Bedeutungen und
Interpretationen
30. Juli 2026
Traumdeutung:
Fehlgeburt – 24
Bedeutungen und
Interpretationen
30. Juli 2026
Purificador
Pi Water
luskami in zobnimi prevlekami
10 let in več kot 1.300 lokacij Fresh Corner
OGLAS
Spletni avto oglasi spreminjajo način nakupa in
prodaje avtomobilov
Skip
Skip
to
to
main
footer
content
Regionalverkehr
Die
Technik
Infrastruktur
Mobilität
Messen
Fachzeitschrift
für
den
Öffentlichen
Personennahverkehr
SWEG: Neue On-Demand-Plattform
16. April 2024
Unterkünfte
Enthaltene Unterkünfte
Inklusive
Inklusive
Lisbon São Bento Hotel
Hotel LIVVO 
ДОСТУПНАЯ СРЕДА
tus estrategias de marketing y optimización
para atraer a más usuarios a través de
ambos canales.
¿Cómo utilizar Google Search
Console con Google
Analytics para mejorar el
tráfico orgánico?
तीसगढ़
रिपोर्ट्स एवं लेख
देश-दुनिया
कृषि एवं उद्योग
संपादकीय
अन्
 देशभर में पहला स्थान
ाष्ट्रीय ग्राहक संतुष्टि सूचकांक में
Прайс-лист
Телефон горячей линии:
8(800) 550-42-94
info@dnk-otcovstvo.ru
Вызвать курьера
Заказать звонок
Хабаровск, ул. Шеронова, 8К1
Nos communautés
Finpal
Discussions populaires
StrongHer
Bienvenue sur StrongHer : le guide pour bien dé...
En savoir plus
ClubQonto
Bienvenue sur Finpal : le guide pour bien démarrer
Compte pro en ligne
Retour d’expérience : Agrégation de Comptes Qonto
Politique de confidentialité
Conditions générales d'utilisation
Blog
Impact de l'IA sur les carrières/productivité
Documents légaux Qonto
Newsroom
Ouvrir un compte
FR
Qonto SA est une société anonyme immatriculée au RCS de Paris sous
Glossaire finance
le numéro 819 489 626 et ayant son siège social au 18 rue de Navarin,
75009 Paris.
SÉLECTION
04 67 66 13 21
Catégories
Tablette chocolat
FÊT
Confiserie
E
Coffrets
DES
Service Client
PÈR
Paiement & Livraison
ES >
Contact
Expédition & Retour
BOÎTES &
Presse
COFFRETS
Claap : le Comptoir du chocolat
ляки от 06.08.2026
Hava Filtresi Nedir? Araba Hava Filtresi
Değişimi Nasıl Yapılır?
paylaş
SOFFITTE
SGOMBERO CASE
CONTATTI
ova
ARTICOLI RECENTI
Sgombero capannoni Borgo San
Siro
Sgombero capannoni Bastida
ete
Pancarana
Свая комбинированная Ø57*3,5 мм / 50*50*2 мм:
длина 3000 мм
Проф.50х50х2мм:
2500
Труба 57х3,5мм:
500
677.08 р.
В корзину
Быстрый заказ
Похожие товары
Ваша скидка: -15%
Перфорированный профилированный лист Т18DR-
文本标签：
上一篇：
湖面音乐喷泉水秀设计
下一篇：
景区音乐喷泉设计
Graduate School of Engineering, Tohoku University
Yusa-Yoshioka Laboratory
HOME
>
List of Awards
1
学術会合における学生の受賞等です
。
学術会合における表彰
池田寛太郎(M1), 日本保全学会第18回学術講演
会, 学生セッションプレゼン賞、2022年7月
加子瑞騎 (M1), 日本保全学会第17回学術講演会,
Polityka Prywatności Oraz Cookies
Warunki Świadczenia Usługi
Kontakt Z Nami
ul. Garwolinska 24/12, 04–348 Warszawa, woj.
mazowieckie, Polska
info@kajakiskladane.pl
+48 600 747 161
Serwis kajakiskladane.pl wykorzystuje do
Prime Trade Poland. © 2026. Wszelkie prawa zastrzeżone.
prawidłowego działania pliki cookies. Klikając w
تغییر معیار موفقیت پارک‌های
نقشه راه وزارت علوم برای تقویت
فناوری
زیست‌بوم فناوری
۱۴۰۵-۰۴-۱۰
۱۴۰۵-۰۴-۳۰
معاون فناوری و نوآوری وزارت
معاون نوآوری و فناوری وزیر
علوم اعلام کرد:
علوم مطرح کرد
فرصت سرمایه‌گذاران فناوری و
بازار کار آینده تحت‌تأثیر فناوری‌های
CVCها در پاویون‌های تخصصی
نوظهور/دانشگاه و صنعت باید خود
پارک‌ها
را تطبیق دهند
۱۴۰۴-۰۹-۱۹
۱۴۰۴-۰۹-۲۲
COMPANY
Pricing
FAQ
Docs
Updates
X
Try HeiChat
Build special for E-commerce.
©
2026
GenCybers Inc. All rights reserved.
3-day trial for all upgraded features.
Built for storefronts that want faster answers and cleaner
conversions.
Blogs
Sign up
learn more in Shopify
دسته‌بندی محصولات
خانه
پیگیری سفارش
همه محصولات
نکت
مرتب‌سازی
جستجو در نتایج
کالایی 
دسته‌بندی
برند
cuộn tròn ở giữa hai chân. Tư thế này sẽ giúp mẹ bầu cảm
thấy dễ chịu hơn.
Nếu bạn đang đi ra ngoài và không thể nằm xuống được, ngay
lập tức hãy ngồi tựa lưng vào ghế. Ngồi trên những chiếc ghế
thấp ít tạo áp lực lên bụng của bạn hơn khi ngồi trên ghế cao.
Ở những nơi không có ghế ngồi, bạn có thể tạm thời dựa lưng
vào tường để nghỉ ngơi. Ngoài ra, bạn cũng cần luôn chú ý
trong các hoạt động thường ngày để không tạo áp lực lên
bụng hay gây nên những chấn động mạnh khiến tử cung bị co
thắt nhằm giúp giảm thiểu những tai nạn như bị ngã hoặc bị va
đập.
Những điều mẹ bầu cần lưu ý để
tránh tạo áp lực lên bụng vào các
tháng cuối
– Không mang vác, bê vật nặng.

■ **TASK OBJECTIVE**: Pick out each line in the material containing "فناوری".

■ **OUTPUT FOR THIS TASK**:
فناوری
زیست‌بوم فناوری
معاون فناوری و نوآوری وزارت
معاون نوآوری و فناوری وزیر
فرصت سرمایه‌گذاران فناوری و
بازار کار آینده تحت‌تأثیر فناوری‌های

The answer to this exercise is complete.